Once again a white circle opened beneath him and he was dragged downward. As it slammed shut and deluged him, the Consultant found himself dripping on a cold metal grate and bathed in dark red light.

A chair - metallic and bristling with attachments and blinking lights and controls - spun round, and a telescoping electric eye shot toward him. It looked him over minutely with whirring electrical sounds, and suddenly retracted into the strange personage facing him.

"You're late," said Professor Grant Mbenga, one third man, one third mechanical chair, and one third an extension of the scout submarine's controls. He seemed not merely plugged in, but part of the black machine console surrounded by a curving sky of thick Lexan, beyond which a school of black tuna shot soundlessly by through the deep indigo gloom.

"I'm sorry," said the Consultant, "I didn't know you were expecting me."

"Rance radioed me that you have something to show me. You think you can arrange access to our central FileMaker Server from this sub."

"I can," said the Consultant, scrambling to his feet. "And also eliminate the need to synchronize files, and end up with multiple copies of the same database. We're setting up a Custom Web Publishing server upstairs, and I propose to create a web interface to your files. You'll have live access to your data, and since it requires only a tiny fraction of the network bandwidth needed by a FileMaker LAN solution, the slow speed of your ULF connection won't be an issue. In fact, sir, I recommend Custom Web Publishing solutions all the time, whenever any kind of network connection can be established."

The electric eye shot out again and probed the Consultant critically from head to toe, then slipped back into Professor Mbenga. The Consultant did not want to guess how.

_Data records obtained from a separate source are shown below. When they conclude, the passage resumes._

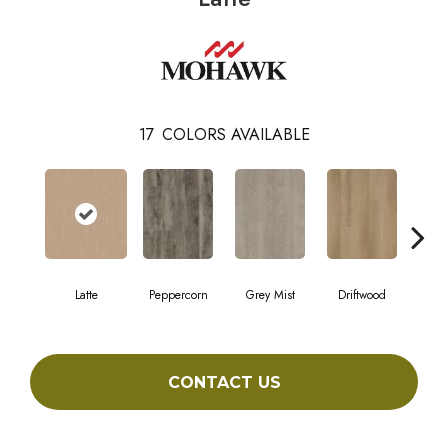
17
COLORS AVAILABLE
Latte
Peppercorn
Grey Mist
Driftwood
Sadd
CONTACT US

"So you've connected all of us to a single database server," said the Professor, "those working remotely, and even those with only a mobile phone for access. And you've eliminated our synchronization problem, and we'll no longer have multiple unsynchronized copies of the same databases all over Aquabase Alpha. My young friend, is there anything you can't do?"

"I can't get this orange suit off."

"Now why should you want to do that?" said Professor Grant Mbenga, and pushed his chrome foot pedal to the floor.